Es liegt ein Nebel über den geheimnisvollen schwarz/weiß Fotografien und Filmsequenzen. Sie üben eine Faszination aus, der wir uns nicht entziehen können. Wo gibt es die Welten? Was sehen wir? Es kommt alles wirklich und unwirklich vor. Wir sehen zwischen Berghängen einen sich in einen See ergießenden Gletscher, den Mond inmitten einer von ihm erleuchteten Wolke, eine mit einer niedrigen Mauer umgrenzten Fläche, vielleicht eine antike Stätte. Unscharf und pixelig sehen wir kurze Filme mit ähnlichen Motiven, einen einsamen Eisberg im Wasser, Mauern und Steine im Niemandsland.

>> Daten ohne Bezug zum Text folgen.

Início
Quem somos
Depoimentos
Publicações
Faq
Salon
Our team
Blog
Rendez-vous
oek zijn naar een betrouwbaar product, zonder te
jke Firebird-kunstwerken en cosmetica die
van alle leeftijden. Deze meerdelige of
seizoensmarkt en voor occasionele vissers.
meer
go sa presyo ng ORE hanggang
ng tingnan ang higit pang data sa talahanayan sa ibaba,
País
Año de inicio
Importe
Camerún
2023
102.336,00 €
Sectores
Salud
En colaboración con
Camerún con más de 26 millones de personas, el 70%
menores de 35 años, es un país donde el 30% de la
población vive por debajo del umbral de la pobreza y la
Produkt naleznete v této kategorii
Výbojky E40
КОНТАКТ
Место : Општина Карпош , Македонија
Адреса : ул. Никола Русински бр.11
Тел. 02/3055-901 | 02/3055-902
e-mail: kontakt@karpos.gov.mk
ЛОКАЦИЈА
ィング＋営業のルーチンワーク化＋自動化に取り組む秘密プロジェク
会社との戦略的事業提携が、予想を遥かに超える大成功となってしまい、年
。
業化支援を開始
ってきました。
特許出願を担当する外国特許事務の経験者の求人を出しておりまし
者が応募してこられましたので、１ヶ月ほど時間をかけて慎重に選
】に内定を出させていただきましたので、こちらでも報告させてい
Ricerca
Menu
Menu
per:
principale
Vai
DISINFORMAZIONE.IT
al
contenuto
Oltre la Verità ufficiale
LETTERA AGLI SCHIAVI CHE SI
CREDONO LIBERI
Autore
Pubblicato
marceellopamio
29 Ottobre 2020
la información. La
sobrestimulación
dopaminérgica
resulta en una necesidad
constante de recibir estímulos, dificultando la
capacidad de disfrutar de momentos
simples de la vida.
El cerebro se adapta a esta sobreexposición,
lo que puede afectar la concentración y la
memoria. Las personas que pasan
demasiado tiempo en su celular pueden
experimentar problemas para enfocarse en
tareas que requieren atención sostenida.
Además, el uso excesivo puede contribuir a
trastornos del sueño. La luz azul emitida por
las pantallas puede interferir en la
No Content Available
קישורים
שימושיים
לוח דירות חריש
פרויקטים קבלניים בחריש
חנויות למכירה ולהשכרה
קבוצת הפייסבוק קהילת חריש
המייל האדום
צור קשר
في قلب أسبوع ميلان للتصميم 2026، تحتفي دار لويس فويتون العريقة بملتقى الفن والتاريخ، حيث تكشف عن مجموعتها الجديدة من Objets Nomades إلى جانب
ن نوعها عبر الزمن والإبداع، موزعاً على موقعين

Nils Olav Bøes Rätsel entstehen völlig spielerisch. Er baut in seinem Studio kleine Modelle aus Pappe und Plastilin und weiterem denkbar einfachem Material, auch den Pinsel benutzte er und malt auf Pappe zarte Wolkenformationen am fernen Himmel. Die im Kleinen entstanden Welten dienen als Motiv für die Fotos.
Der Künstler selbst sagt, er wolle Bilder für innere Seelenzustände finden. Die Erklärung scheint am ehesten zu passen und lässt noch ein zweites Mal hinschauen. Vielleicht sehen Seelenzustände so aus, vielleicht liegt darin die Faszination der Arbeiten. Es wird etwas in uns angesprochen, was jenseits des Greifbaren liegt. Bøes visuelle Orchestrierung von Bild, Film und Ton eröffnet die Möglichkeit innere Räume und Zustände zu sehen – auch in uns selbst.